START Passage

American journalist, writer, and speaker (born 1953)

Mark Weston (born July 26, 1953) is an American journalist, writer, and speaker, as well as the author of five books, including "The Runner-Up Presidency: The Elections that Defied America's Popular Will," (Lyons Press, 2016), Giants of Japan: The Lives of Japan’s Greatest Men and Women (Kodansha 1999), a work the Los Angeles Times called a "superb new book,” and Prophets and Princes: Saudi Arabia from Muhammad to the Present (Wiley 2008), which Britain’s New Statesman praised as “always intelligent.”

==Biography==
Weston grew up in Armonk, New York and graduated from Brown University with a B.A. in History. He spent a year at the London School of Economics, then earned a J.D. degree from the University of Texas. He has been a lawyer for ABC Television and a journalist for ABC News, and has written articles for the New York Times, The Washington Post, the Los Angeles Times and the New York Daily News. His one-character play, Meet George Orwell has been performed at Trinity College, Oxford and the John Kennedy Presidential Library Theatre in Boston, among other venues.

In 1991, Weston won enough money on TV’s Jeopardy! to start a company that makes geographical jigsaw puzzles for children. He sold his firm three years later to a larger puzzle company, F.X. Schmid, then lived with a Japanese family near Tokyo while researching Giants of Japan. Former Vice President Walter Mondale wrote the book’s foreword, and Foreign Affairs called it “vivid, an excellent introduction to Japanese history.” Giants of Japan went into paperback in 2002, and again in 2008. Weston has also written a children’s book, Honda: The Boy Who Dreamed of Cars, that Lee & Low Books published in 2008.

In 2004, Weston was a visiting scholar at the King Faisal Center for Research and Islamic Studies in Riyadh, Saudi Arabia. He completed his next book, Prophets and Princes: Saudi Arabia from Muhammad to the Present, four years later. Wyche Fowler, a former US ambassador to Saudi Arabia, wrote the foreword, and Saudi Aramco World said Weston “writes sensitively about the post-9/11 era.” Weston’s interest in the Muslim world began when he lived in Lahore while writing his first book, The Land and People of Pakistan (HarperCollins 1992).

Weston's interest in the Middle East and Far East began with a 9th grade class in non-Western studies that Herb Klinger taught at Byram Hills High School, Armonk.

Weston is the son of writers. His father, William Weston, wrote and produced television documentaries, including The Soviet Woman for ABC News in 1963, and The Last Word, a Peabody award-winning talk show, for CBS in the mid-1950s. His mother, Marybeth Little Weston, was a poet, and the garden editor of House & Garden magazine during the 1970s. His sister, Carol Weston, is also a writer, the author of a dozen books of fiction and advice.

END Passage
START Record excerpts

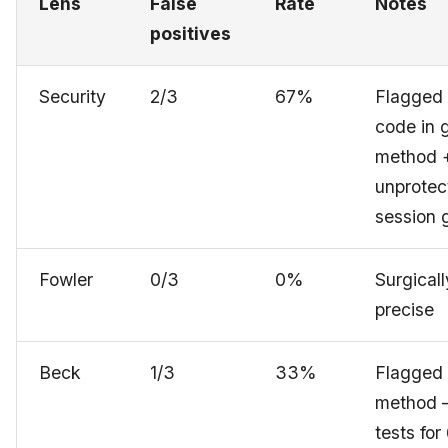
Lens
False
Rate
Notes
positives
Security
2/3
67%
Flagged
code in 
method 
unprotec
session 
Fowler
0/3
0%
Surgicall
precise
Beck
1/3
33%
Flagged
method 
tests for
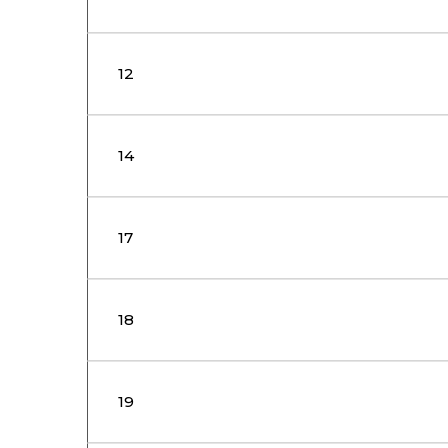
12
14
17
18
19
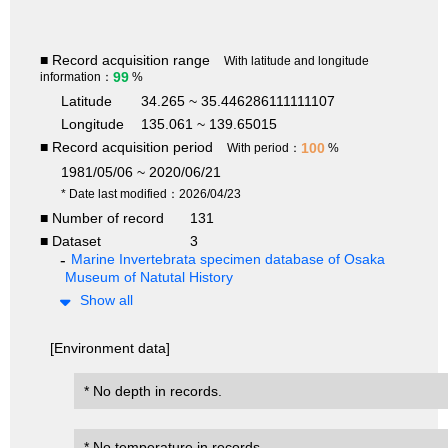
■ Record acquisition range
With latitude and longitude
99
information：
%
Latitude
34.265 ~ 35.446286111111107
Longitude
135.061 ~ 139.65015
■ Record acquisition period
100
With period：
%
1981/05/06 ~ 2020/06/21
* Date last modified：2026/04/23
■ Number of record
131
■ Dataset
3
Marine Invertebrata specimen database of Osaka
Museum of Natutal History
Show all
[Environment data]
* No depth in records.
* No temperature in records.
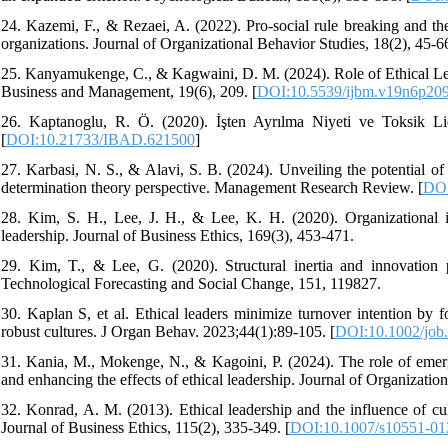
24. Kazemi, F., & Rezaei, A. (2022). Pro-social rule breaking and the
organizations. Journal of Organizational Behavior Studies, 18(2), 45-6
25. Kanyamukenge, C., & Kagwaini, D. M. (2024). Role of Ethical Lead
Business and Management, 19(6), 209. [
DOI:10.5539/ijbm.v19n6p20
26. Kaptanoglu, R. Ö. (2020). İşten Ayrılma Niyeti ve Toksik Lider
[
DOI:10.21733/IBAD.621500
]
27. Karbasi, N. S., & Alavi, S. B. (2024). Unveiling the potential of 
determination theory perspective. Management Research Review. [
DOI
28. Kim, S. H., Lee, J. H., & Lee, K. H. (2020). Organizational in
leadership. Journal of Business Ethics, 169(3), 453-471.
29. Kim, T., & Lee, G. (2020). Structural inertia and innovation p
Technological Forecasting and Social Change, 151, 119827.
30. Kaplan S, et al. Ethical leaders minimize turnover intention by f
robust cultures. J Organ Behav. 2023;44(1):89-105. [
DOI:10.1002/job
31. Kania, M., Mokenge, N., & Kagoini, P. (2024). The role of emergi
and enhancing the effects of ethical leadership. Journal of Organization
32. Konrad, A. M. (2013). Ethical leadership and the influence of cu
Journal of Business Ethics, 115(2), 335-349. [
DOI:10.1007/s10551-01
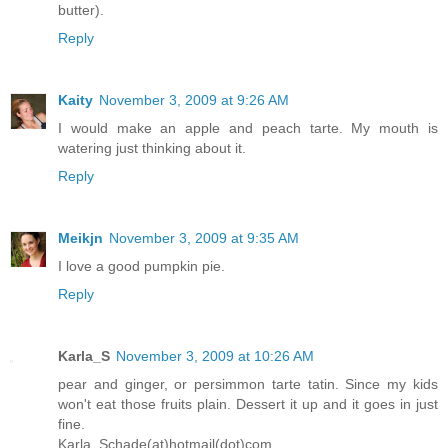
butter).
Reply
Kaity
November 3, 2009 at 9:26 AM
I would make an apple and peach tarte. My mouth is
watering just thinking about it.
Reply
Meikjn
November 3, 2009 at 9:35 AM
I love a good pumpkin pie.
Reply
Karla_S
November 3, 2009 at 10:26 AM
pear and ginger, or persimmon tarte tatin. Since my kids
won't eat those fruits plain. Dessert it up and it goes in just
fine.
Karla_Schade(at)hotmail(dot)com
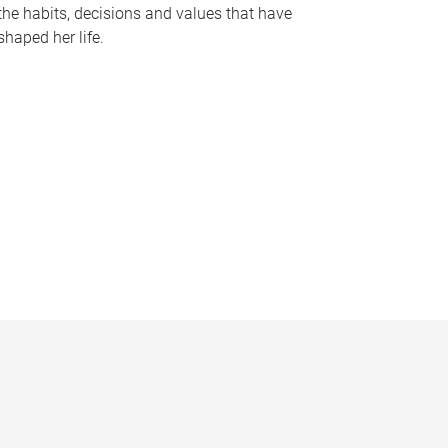
the habits, decisions and values that have
shaped her life.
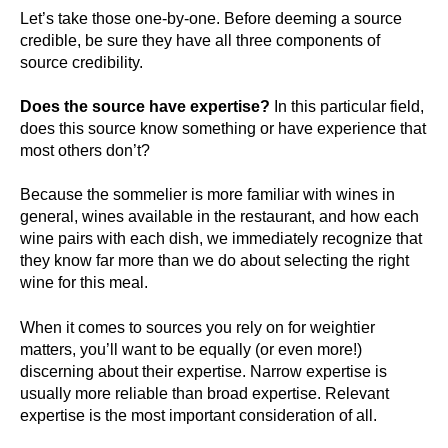
Let’s take those one-by-one. Before deeming a source
credible, be sure they have all three components of
source credibility.
Does the source have expertise?
In this particular field,
does this source know something or have experience that
most others don’t?
Because the sommelier is more familiar with wines in
general, wines available in the restaurant, and how each
wine pairs with each dish, we immediately recognize that
they know far more than we do about selecting the right
wine for this meal.
When it comes to sources you rely on for weightier
matters, you’ll want to be equally (or even more!)
discerning about their expertise. Narrow expertise is
usually more reliable than broad expertise. Relevant
expertise is the most important consideration of all.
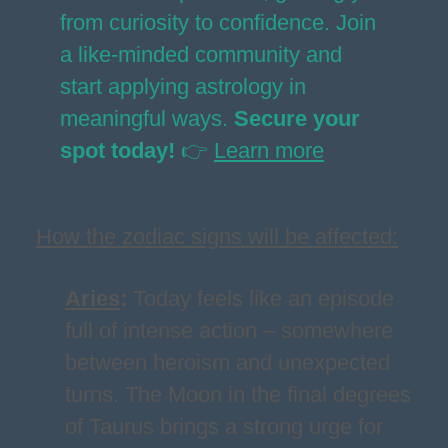
from curiosity to confidence. Join
a like-minded community and
start applying astrology in
meaningful ways.
Secure your
spot today!
👉
Learn more
How the zodiac signs will be affected:
Aries
:
Today feels like an episode
full of intense action – somewhere
between heroism and unexpected
turns. The Moon in the final degrees
of Taurus brings a strong urge for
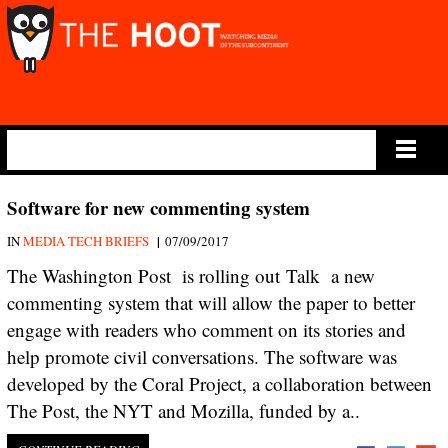
Main Menu
Software for new commenting system
|
IN
MEDIA TECH BRIEFS
07/09/2017
The Washington Post is rolling out Talk a new
commenting system that will allow the paper to better
engage with readers who comment on its stories and
help promote civil conversations. The software was
developed by the Coral Project, a collaboration between
The Post, the NYT and Mozilla, funded by a..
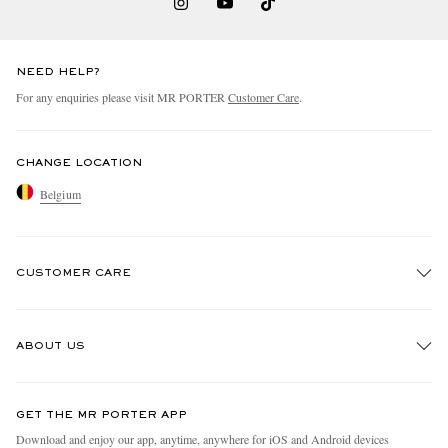
NEED HELP?
For any enquiries please visit MR PORTER
Customer Care
.
CHANGE LOCATION
Belgium
CUSTOMER CARE
Track An Order
ABOUT US
Return An Item
Contact Us
Discover MR PORTER
GET THE MR PORTER APP
Exchanges & Returns
People & Planet
Download and enjoy our app, anytime, anywhere for iOS and Android devices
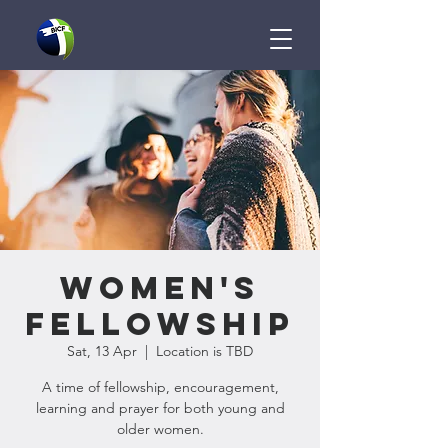
Women's
Fellowship
Sat, 13 Apr
  |  
Location is TBD
A time of fellowship, encouragement,
learning and prayer for both young and
older women.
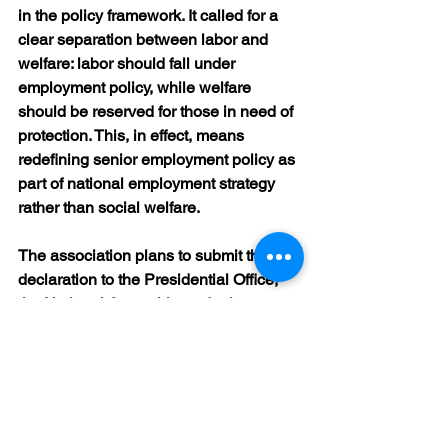
in the policy framework. It called for a 
clear separation between labor and 
welfare: labor should fall under 
employment policy, while welfare 
should be reserved for those in need of 
protection. This, in effect, means 
redefining senior employment policy as 
part of national employment strategy 
rather than social welfare.
The association plans to submit the 
declaration to the Presidential Office, 
the National Assembly, and relevant 
government ministries, and to continue 
its campaign so that the proposal is 
reflected in future discussions on aging 
society policies.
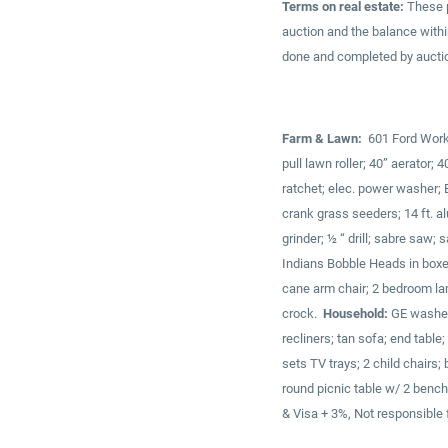
Terms on real estate:
These p
auction and the balance with
done and completed by auction
Farm & Lawn:
601 Ford Workma
pull lawn roller; 40” aerator
ratchet; elec. power washer; E
crank grass seeders; 14 ft. a
grinder; ½ “ drill; sabre saw;
Indians Bobble Heads in boxe
cane arm chair; 2 bedroom la
crock.
Household:
GE washer 
recliners; tan sofa; end table
sets TV trays; 2 child chairs
round picnic table w/ 2 benche
& Visa + 3%, Not responsible 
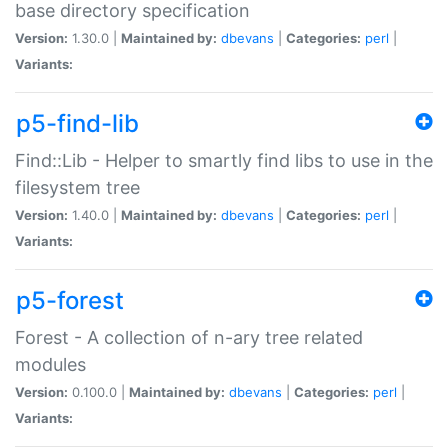
base directory specification
Version:
1.30.0 |
Maintained by:
dbevans
|
Categories:
perl
|
Variants:
p5-find-lib
Find::Lib - Helper to smartly find libs to use in the
filesystem tree
Version:
1.40.0 |
Maintained by:
dbevans
|
Categories:
perl
|
Variants:
p5-forest
Forest - A collection of n-ary tree related
modules
Version:
0.100.0 |
Maintained by:
dbevans
|
Categories:
perl
|
Variants:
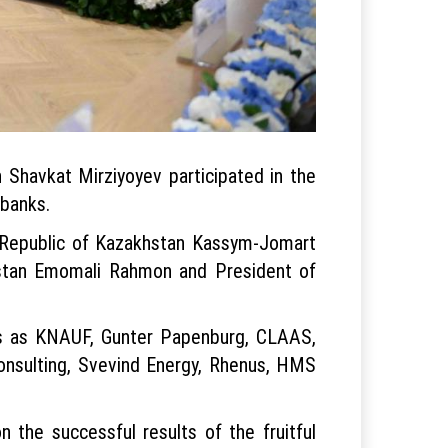
 Shavkat Mirziyoyev participated in the
 banks.
e Republic of Kazakhstan Kassym-Jomart
kistan Emomali Rahmon and President of
ks as KNAUF, Gunter Papenburg, CLAAS,
Consulting, Svevind Energy, Rhenus, HMS
 the successful results of the fruitful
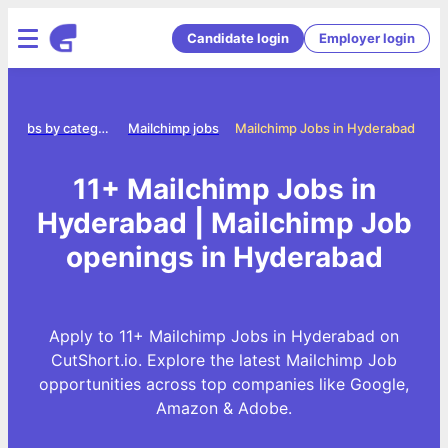
Candidate login
Employer login
Jobs by category
Mailchimp jobs
Mailchimp Jobs in Hyderabad
11+ Mailchimp Jobs in
Hyderabad | Mailchimp Job
openings in Hyderabad
Apply to 11+ Mailchimp Jobs in Hyderabad on
CutShort.io. Explore the latest Mailchimp Job
opportunities across top companies like Google,
Amazon & Adobe.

END Record excerpts

# Task requirements
a. Copy the passage about Mark Weston, everything from "In 1991, Weston" down to "published in 2008.", substituting "board games" for "jigsaw puzzles".
b. Answer these questions using the passage about Mark Weston.
(i) From which university did Weston earn his J.D. degree?
(ii) In what year was Weston a visiting scholar at the King Faisal Center for Research and Islamic Studies?
(iii) Who taught the 9th grade class in non-Western studies that Weston took?
The records have no connection to the passage about Mark Weston.

# Answers by task
a.
In 1991, Weston won enough money on TV’s Jeopardy! to start a company that makes geographical board games for children. He sold his firm three years later to a larger puzzle company, F.X. Schmid, then lived with a Japanese family near Tokyo while researching Giants of Japan. Former Vice President Walter Mondale wrote the book’s foreword, and Foreign Affairs called it “vivid, an excellent introduction to Japanese history.” Giants of Japan went into paperback in 2002, and again in 2008. Weston has also written a children’s book, Honda: The Boy Who Dreamed of Cars, that Lee & Low Books published in 2008.

b.
(i) The University of Texas
(ii) 2004
(iii) Herb Klinger